I don’t know how well people tip in San Francisco, but here I tip for everything I can because I can safely assume that somebody that day has come in and ordered something really complicated and difficult without tipping. (Recently a customer came in and ordered eight drinks with Starbucks names we had to decode, several with a number of custom requests–extra-hot, upside down, not so hot, etc.–and didn’t leave a penny.) I don’t see it as a reward for a job well done, anyway–I see it as a nice way to make sure that worker eats something substantial that night, which I know firsthand is not a given in many tip-eligible jobs. I know what it’s like to get almost no tips for an honest day’s work. I reacquaint myself with that feeling on an almost nightly basis, personally. Anyway, I’m not 21 yet, but I’d like to think he’d tip me for a cup of coffee if I tipped him for a bottle of beer.
It isn’t? How much do you pay for the beer? $1 is 15% of $6.67, which sounds pretty damn expensive for a beer. If you’re expected to tip the price of the drink over again for a single drink, I don’t know how anyone can afford to go to bars.
Yup–if you think tipping gets you nowhere, you should see me order at a particular local coffee house when my favorite barista is working. It’s to the point where he comps me sandwiches and extra shots of espresso all night because he knows I’ll tip handily even though I can barely afford my order. End result: it’s less expensive for me to sip lattes all night and tip 50% than it is for other customers to pop in for a drink and tip nothing.
What does this mean?
Believe me, there isn’t enough time in the world to pit everyone who doesn’t tip for services rendered. Suffice it to say that I used to work with a guy who had to sell pot after his shift ended if he wanted to eat a solid meal that night.
I bet they would’ve taken the cash if you’d have left it there and walked out.

- PROBLEMS -
(1) In the tipping discussion, what does the favorite barista comp the writer all night?
(2) Reproduce the tipping discussion between "What does this" and "and walked out.", inclusive.
None of the data is needed for this work.

[Recorded data]

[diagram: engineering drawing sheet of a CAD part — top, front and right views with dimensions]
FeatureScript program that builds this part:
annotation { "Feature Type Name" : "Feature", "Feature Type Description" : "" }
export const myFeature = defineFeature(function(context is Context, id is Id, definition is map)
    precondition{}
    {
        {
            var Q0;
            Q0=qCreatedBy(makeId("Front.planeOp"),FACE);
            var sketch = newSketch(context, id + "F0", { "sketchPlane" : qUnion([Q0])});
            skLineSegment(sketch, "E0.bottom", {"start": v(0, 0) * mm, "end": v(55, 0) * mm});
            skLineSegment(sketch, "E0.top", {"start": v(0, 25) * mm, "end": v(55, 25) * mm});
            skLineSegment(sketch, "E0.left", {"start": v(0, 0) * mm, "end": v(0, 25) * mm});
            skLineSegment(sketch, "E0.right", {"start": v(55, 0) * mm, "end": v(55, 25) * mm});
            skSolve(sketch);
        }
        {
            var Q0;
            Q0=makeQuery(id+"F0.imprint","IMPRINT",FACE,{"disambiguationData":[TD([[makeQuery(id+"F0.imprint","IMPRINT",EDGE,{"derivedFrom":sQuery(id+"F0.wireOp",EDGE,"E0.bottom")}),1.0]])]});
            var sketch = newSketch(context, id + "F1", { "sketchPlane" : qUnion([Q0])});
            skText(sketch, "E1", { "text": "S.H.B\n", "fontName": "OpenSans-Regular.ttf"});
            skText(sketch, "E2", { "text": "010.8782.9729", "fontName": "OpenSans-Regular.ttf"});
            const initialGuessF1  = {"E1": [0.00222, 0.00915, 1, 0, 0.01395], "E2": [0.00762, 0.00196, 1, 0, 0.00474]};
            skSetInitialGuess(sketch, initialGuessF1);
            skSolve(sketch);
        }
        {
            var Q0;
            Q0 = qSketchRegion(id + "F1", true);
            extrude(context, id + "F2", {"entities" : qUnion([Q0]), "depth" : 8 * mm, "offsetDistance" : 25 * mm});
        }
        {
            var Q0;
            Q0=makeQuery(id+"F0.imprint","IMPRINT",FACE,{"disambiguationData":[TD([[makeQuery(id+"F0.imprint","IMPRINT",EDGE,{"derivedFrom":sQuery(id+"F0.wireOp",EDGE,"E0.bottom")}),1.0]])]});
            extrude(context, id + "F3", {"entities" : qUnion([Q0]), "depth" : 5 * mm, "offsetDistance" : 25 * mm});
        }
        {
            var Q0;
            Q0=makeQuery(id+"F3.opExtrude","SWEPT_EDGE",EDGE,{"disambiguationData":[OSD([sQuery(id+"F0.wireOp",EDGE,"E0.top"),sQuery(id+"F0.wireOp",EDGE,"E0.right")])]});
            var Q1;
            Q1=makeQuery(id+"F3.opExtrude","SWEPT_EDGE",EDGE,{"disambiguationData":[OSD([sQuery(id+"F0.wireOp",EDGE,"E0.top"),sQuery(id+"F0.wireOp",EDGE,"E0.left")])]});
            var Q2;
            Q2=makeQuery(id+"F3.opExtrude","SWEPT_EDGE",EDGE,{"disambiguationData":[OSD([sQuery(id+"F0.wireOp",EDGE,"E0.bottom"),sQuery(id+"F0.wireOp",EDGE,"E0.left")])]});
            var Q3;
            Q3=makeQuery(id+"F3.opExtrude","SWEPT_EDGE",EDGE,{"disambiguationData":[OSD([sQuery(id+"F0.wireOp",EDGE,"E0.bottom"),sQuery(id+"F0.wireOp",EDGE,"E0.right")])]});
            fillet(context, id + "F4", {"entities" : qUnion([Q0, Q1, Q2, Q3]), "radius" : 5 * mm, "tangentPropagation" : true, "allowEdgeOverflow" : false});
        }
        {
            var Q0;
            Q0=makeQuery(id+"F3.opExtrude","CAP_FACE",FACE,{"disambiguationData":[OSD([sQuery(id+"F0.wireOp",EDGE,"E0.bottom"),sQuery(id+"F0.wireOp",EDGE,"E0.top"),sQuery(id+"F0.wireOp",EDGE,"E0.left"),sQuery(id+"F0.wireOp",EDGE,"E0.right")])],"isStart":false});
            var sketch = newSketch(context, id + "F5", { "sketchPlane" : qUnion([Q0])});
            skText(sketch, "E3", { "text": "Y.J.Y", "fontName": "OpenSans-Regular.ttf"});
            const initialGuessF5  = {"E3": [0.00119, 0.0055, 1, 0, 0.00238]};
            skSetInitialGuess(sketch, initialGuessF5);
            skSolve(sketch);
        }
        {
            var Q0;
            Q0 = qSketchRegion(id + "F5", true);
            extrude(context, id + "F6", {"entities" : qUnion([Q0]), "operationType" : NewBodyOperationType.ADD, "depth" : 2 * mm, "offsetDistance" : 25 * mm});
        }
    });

- RESPONSE LIST -
(1) Sandwiches and extra shots of espresso.

(2)
What does this mean?
Believe me, there isn’t enough time in the world to pit everyone who doesn’t tip for services rendered. Suffice it to say that I used to work with a guy who had to sell pot after his shift ended if he wanted to eat a solid meal that night.
I bet they would’ve taken the cash if you’d have left it there and walked out.